§ **Material for the task**
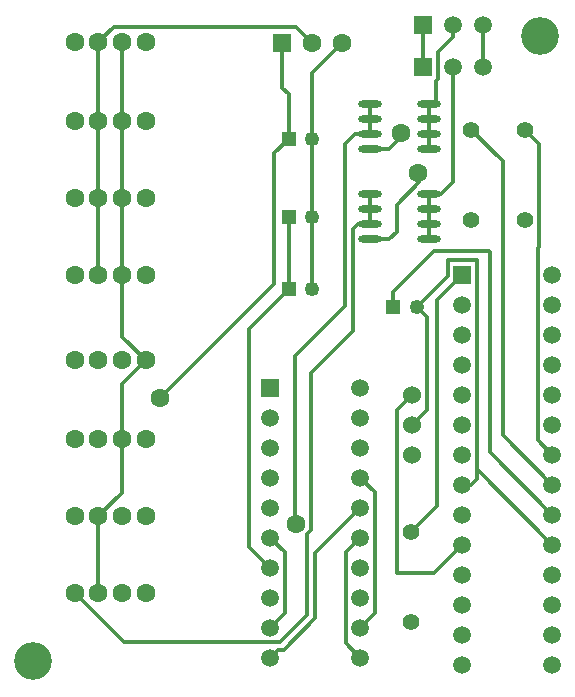
<source format=gtl>
G04 CAMtasticDXP RS274-X Output*
G04 Serial Number: 0000-00-00000*
G04 File Name:C:\UA\SALbot\Gerber files\Gerbtool\Garra2\garra_pcb2.gtl *
%FSLAX23Y23*%
%MOMM*%
%SFA1B1*%

%IPPOS*%
%ADD10O,1.999996X0.599999*%
%ADD11C,0.299999*%
%ADD12C,1.399997*%
%ADD13C,1.523997*%
%ADD14C,1.599997*%
%ADD15R,1.599997X1.599997*%
%ADD16C,1.599997*%
%ADD17C,1.499997*%
%ADD18R,1.499997X1.499997*%
%ADD19C,1.249998*%
%ADD20R,1.249998X1.249998*%
%ADD21C,1.499997*%
%ADD22R,1.499997X1.499997*%
%ADD23C,3.199994*%
G54D10*
X37045Y46864D03*
Y48134D03*
Y49404D03*
Y50674D03*
X32045Y46864D03*
Y48134D03*
Y49404D03*
Y50674D03*
X37045Y39244D03*
Y40514D03*
Y41784D03*
Y43054D03*
X32045Y39244D03*
Y40514D03*
Y41784D03*
Y43054D03*
G54D11*
X25184Y35053D02*
Y41149D01*
X41657Y53849D02*
Y57405D01*
X9067Y36229D02*
Y42729D01*
Y49229*
Y55929*
X25184Y47753D02*
Y51537D01*
X24635Y52086D02*
X25184Y51537D01*
X24635Y52086D02*
Y55881D01*
X36577Y53849D02*
Y57405D01*
X11067Y36229D02*
Y42729D01*
Y49229*
Y55929*
X9067Y9305D02*
Y15805D01*
X27184Y35053D02*
Y41149D01*
Y47753*
X32045Y48134D02*
Y49404D01*
Y50674*
Y40514D02*
Y41784D01*
Y43054*
X37045Y48134D02*
Y49404D01*
Y46864D02*
Y48134D01*
Y49404D02*
Y50674D01*
Y40514D02*
Y41784D01*
Y39244D02*
Y40514D01*
Y41784D02*
Y43054D01*
X46279Y22230D02*
X47499Y21011D01*
X46279Y22230D02*
Y38482D01*
X46381Y38583*
Y47346*
X45213Y48515D02*
X46381Y47346D01*
X37045Y50674D02*
X37643D01*
Y52655D02*
X37847Y52858D01*
Y55068*
X39117Y56338*
Y57405*
X35585Y23497D02*
X36907Y24819D01*
Y32674*
X36053Y33529D02*
X36907Y32674D01*
X31243Y6351D02*
X32462Y7570D01*
Y17831*
X31243Y19051D02*
X32462Y17831D01*
X40641Y18471D02*
X41098Y18928D01*
X39879Y18471D02*
X40641D01*
X14290Y25782D02*
X23978Y35470D01*
Y46547*
X25184Y47753*
X36053Y33529D02*
X38659Y36135D01*
Y37466*
X41098*
Y19791D02*
Y37466D01*
X34053Y33529D02*
Y34764D01*
X37516Y38228*
X42139*
X42215Y38151*
Y21214D02*
Y38151D01*
Y21214D02*
X47499Y15931D01*
X27433Y12701D02*
X31243Y16511D01*
X27433Y7148D02*
Y12701D01*
X24766Y4481D02*
X27433Y7148D01*
X24293Y4481D02*
X24766D01*
X23623Y3811D02*
X24293Y4481D01*
X43308Y22662D02*
X47499Y18471D01*
X43308Y22662D02*
Y45848D01*
X40641Y48515D02*
X43308Y45848D01*
X23623Y6351D02*
X24842Y7570D01*
Y12751*
X23623Y13971D02*
X24842Y12751D01*
X25803Y57252D02*
X27175Y55881D01*
X10390Y57252D02*
X25803D01*
X9067Y55929D02*
X10390Y57252D01*
X21819Y13234D02*
X23623Y11431D01*
X21819Y13234D02*
Y31688D01*
X25184Y35053*
X11067Y31005D02*
X13067Y29005D01*
X11067Y31005D02*
Y36229D01*
X9067Y15805D02*
X11067Y17805D01*
Y22305*
Y27005D02*
X13067Y29005D01*
X11067Y22305D02*
Y27005D01*
X27184Y47753D02*
Y53350D01*
X29715Y55881*
X32045Y46864D02*
X33656D01*
X32045Y39244D02*
X33656D01*
X34316Y39904*
Y42139*
X39117Y44070D02*
Y53849D01*
X38101Y43054D02*
X39117Y44070D01*
X37045Y43054D02*
X38101D01*
X37720Y34092D02*
X39879Y36251D01*
X37720Y16638D02*
Y34092D01*
X35561Y14479D02*
X37720Y16638D01*
X34367Y24819D02*
X35585Y26037D01*
X34367Y10999D02*
Y24819D01*
Y10999D02*
X34392Y10973D01*
X37461*
X39879Y13391*
X30023Y12751D02*
X31243Y13971D01*
X30023Y5030D02*
Y12751D01*
Y5030D02*
X31243Y3811D01*
X41098Y19791D02*
X47499Y13391D01*
X41098Y18928D02*
Y19791D01*
Y37466*
X37643Y50674D02*
Y52655D01*
X33656Y46864D02*
X34784Y47992D01*
Y48218*
X34726Y48276D02*
X34784Y48218D01*
X34316Y42139D02*
X36253Y44076D01*
Y44773*
X36151Y44876D02*
X36253Y44773D01*
X7067Y9305D02*
X11240Y5131D01*
X24448*
X26721Y7405*
Y14279*
X27076Y14633*
Y27939D02*
X30594Y31458D01*
Y40094*
X31014Y40514*
X32045*
X27076Y14633D02*
Y27939D01*
X25751Y29332D02*
X29994Y33576D01*
Y47330*
X30798Y48134*
X32045*
X25751Y15176D02*
Y29332D01*
X25776Y15151D02*
X25826D01*
X25751Y15176D02*
X25776Y15151D01*
G54D12*
X35561Y6859D03*
Y14479D03*
X40641Y40895D03*
Y48515D03*
X45213Y40895D03*
Y48515D03*
G54D13*
X35585Y20957D03*
Y23497D03*
Y26037D03*
G54D14*
X7067Y55929D03*
X9067D03*
X11067D03*
X13067D03*
X7067Y49229D03*
X9067D03*
X11067D03*
X13067D03*
X7067Y42729D03*
X9067D03*
X11067D03*
X13067D03*
X7067Y36229D03*
X9067D03*
X11067D03*
X13067D03*
X7067Y29005D03*
X9067D03*
X11067D03*
X13067D03*
X7067Y22305D03*
X9067D03*
X11067D03*
X13067D03*
X7067Y15805D03*
X9067D03*
X11067D03*
X13067D03*
X7067Y9305D03*
X9067D03*
X11067D03*
X13067D03*
X14290Y25782D03*
X34726Y48276D03*
X36151Y44876D03*
X25826Y15151D03*
G54D15*
X24635Y55881D03*
G54D16*
X27175Y55881D03*
X29715D03*
G54D17*
X41657Y57405D03*
X39117D03*
X41657Y53849D03*
X39117D03*
X47499Y3231D03*
Y5771D03*
Y8311D03*
Y10851D03*
Y13391D03*
Y15931D03*
Y18471D03*
Y21011D03*
Y23551D03*
Y26091D03*
Y28631D03*
Y31171D03*
Y33711D03*
Y36251D03*
X39879Y3231D03*
Y5771D03*
Y8311D03*
Y10851D03*
Y13391D03*
Y15931D03*
Y18471D03*
Y21011D03*
Y23551D03*
Y26091D03*
Y28631D03*
Y31171D03*
Y33711D03*
G54D18*
X36577Y57405D03*
Y53849D03*
X39879Y36251D03*
G54D19*
X27184Y47753D03*
Y41149D03*
Y35053D03*
X36053Y33529D03*
G54D20*
X25184Y47753D03*
Y41149D03*
Y35053D03*
X34053Y33529D03*
G54D21*
X31243Y3811D03*
Y6351D03*
Y8891D03*
Y11431D03*
Y13971D03*
Y16511D03*
Y19051D03*
Y21591D03*
Y24131D03*
Y26671D03*
X23623Y3811D03*
Y6351D03*
Y8891D03*
Y11431D03*
Y13971D03*
Y16511D03*
Y19051D03*
Y21591D03*
Y24131D03*
G54D22*
X23623Y26671D03*
G54D23*
X3501Y3501D03*
X46501Y56501D03*
M02*
</source>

§ **Required work**
Set down exactly the line with "X39879Y36251D03*" and each line after it up to the end of the records, adding nothing.

§ **Exercise solution**
X39879Y36251D03*
G54D19*
X27184Y47753D03*
Y41149D03*
Y35053D03*
X36053Y33529D03*
G54D20*
X25184Y47753D03*
Y41149D03*
Y35053D03*
X34053Y33529D03*
G54D21*
X31243Y3811D03*
Y6351D03*
Y8891D03*
Y11431D03*
Y13971D03*
Y16511D03*
Y19051D03*
Y21591D03*
Y24131D03*
Y26671D03*
X23623Y3811D03*
Y6351D03*
Y8891D03*
Y11431D03*
Y13971D03*
Y16511D03*
Y19051D03*
Y21591D03*
Y24131D03*
G54D22*
X23623Y26671D03*
G54D23*
X3501Y3501D03*
X46501Y56501D03*
M02*
</source>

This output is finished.